Jobs with fewer resources requested will run sooner.
Although jobs submitted before you are further ahead in the queue, the slurm scheduler looks for jobs that can fit in the gaps between larger jobs, as long as they do not delay them. This means that being conservative in your resource requests will result in jobs running sooner.
Running an Interactive Job with srun
¶
In addition to batch jobs, you can run interactive jobs on the cluster using SLURM. An interactive job gives you direct access to a compute node, allowing you to run commands interactively as if you were logged into that node. This is useful for tasks like debugging and testing code.
To start an interactive session, use the srun
command. Here's an example:
$ srun --partition=general --nodes=1 --ntasks=1 --mem=4G --time=30:00 --pty bash
In this command:
--partition=general
: Specifies the partition to run the interactive session on.--nodes=1
: Requests one compute node.--ntasks=1
: Requests one task.--mem=4G
: Allocates 4GB of RAM.--time=1:00:00
: Sets a maximum runtime of one hour.--pty bash
: Starts a Bash shell interactively on the allocated compute node.
Once this command is executed, you will be dropped into a Bash shell running on a compute node. From here, you can run commands, load modules, or execute scripts as needed.
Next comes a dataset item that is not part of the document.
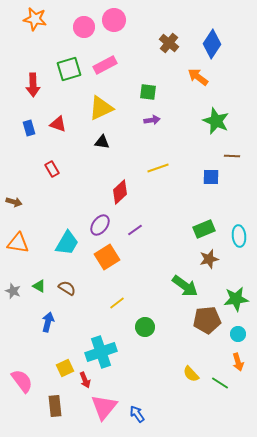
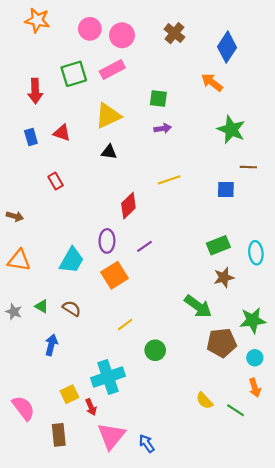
pink circle: (114, 20) -> (122, 35), moved
brown cross: (169, 43) -> (174, 33), moved
purple ellipse: (100, 225) -> (107, 241), turned -35

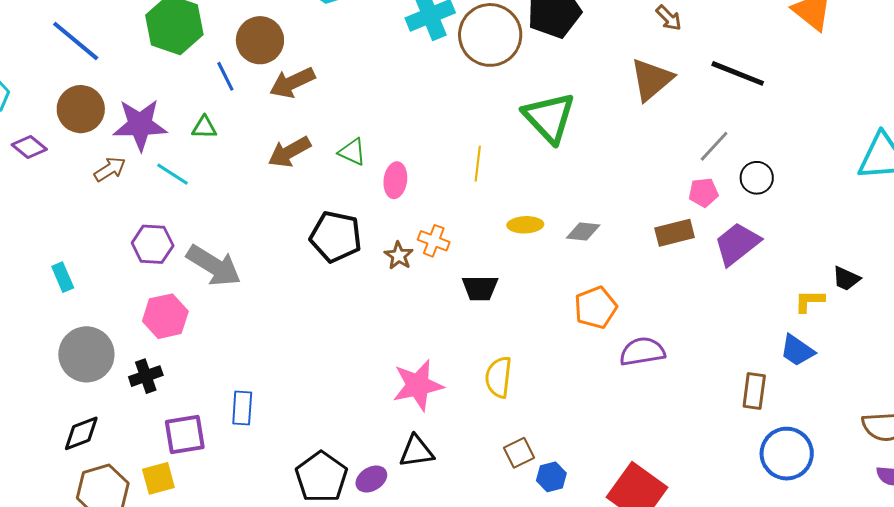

To end the interactive session, simply type:
$ exit
Interactive jobs are ideal for real-time experimentation and testing, complementing the batch job process.
Job Constraints¶
When a job has specific hardware requirements, you can use constraints to select the appropriate nodes. For example, to limit your job to a node with an intel processor, use --constraint=intel
. Here is a table of common constraints:
Constraint | Description |
---|---|
intel | Nodes with intel processors |
amd | Nodes with amd processors |
v100 | Nodes with v100 gpus |
a100 | Nodes with a100 gpus |
h100 | Nodes with h100 gpus |
noib | Nodes without Infiniband |
ib | Infiniband nodes, all types |
ib1 | Infiniband nodes, switch 1 |
ib2 | Infiniband nodes, switch 2 |
10g | 10 Gig Ethernet |
hc | High clockspeed nodes |
cascadelake | Nodes with cascadelake generation processors |
broadwell | Nodes with broadwell generation processors |
There are more constraints than are listed here. You can look at them with this command:
show_node_constraints